Regardless of this, the outgoing Chief Govt Lam continues to assert that Hong Kong’s media sphere is “as vibrant as ever,” although she warned final week that “media organizations will not be above the legislation … together with the nationwide safety legislation.”
Lee will even need to navigate the Covid-19 pandemic, with endurance fraying amongst many in Hong Kong after greater than two years of stringent restrictions in accordance with China’s unbending zero-Covid coverage.
At his coverage manifesto occasion, Lee asserted that “sooner or later (the virus) will probably be beneath management,” and that he would design measures to permit companies to function.
Cheng, the pro-democracy activist who moved to New Zealand, sees the long run as being “the continuation of the exhausting line of the previous two years.”
“There isn’t any toleration of political opposition … there will probably be little or no tolerance of an unbiased media, and little or no tolerance for the operation of civil society organizations,” Cheng mentioned.
When requested by CNN about accusations of diminished political freedoms, a authorities spokesperson responded that the rights of Hong Kong residents are “protected in accordance with the legislation” — however that “many freedoms and rights will not be absolute, and could be restricted for causes together with safety of nationwide safety and public security.”
Disillusionment and emigration
Amongst former activists and pro-democracy supporters, there is a sense of despair as Lee prepares to take workplace.
“It is undoubtedly not, by any means or any parameters, a democratic (course of),” mentioned Legislation, the previous lawmaker. “It is actually simply an appointment. I do not actually name it an election.”
Lee has dodged questions on whether or not he was handpicked by the central Chinese language authorities, saying in April he welcomed anyone else who wished to run.
After the turmoil of the previous three years, even a brand new administration is unlikely to bridge the damaged relationship between the federal government and its individuals, mentioned John Burns, emeritus professor on the College of Hong Kong.
“There’s a big share of the inhabitants that’s alienated and indignant,” he mentioned, pointing to mass emigration as “proof of alienation … of a sick society.”

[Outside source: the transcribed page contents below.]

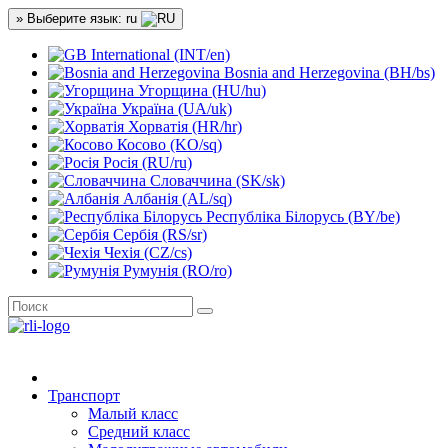
» Выберите язык: ru
International (INT/en)
Bosnia and Herzegovina (BH/bs)
Угорщина (HU/hu)
Україна (UA/uk)
Хорватія (HR/hr)
Косово (KO/sq)
Росія (RU/ru)
Словаччина (SK/sk)
Албанія (AL/sq)
Республіка Білорусь (BY/be)
Сербія (RS/sr)
Чехія (CZ/cs)
Румунія (RO/ro)
Транспорт
Малый класс
Средний класс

Whereas Hong Kong’s harsh Covid restrictions are serving to drive this exodus, Lee’s critics say that so too is the crackdown on civil liberties he enforced.
Requested about this on April 29, Lee brushed it off. He claimed Hong Kong had all the time seen excessive ranges of mobility, and that its proximity to the mainland market would proceed to draw companies.
“We’re an inclusive metropolis,” he advised reporters. “Collectively, we begin a brand new chapter for Hong Kong.”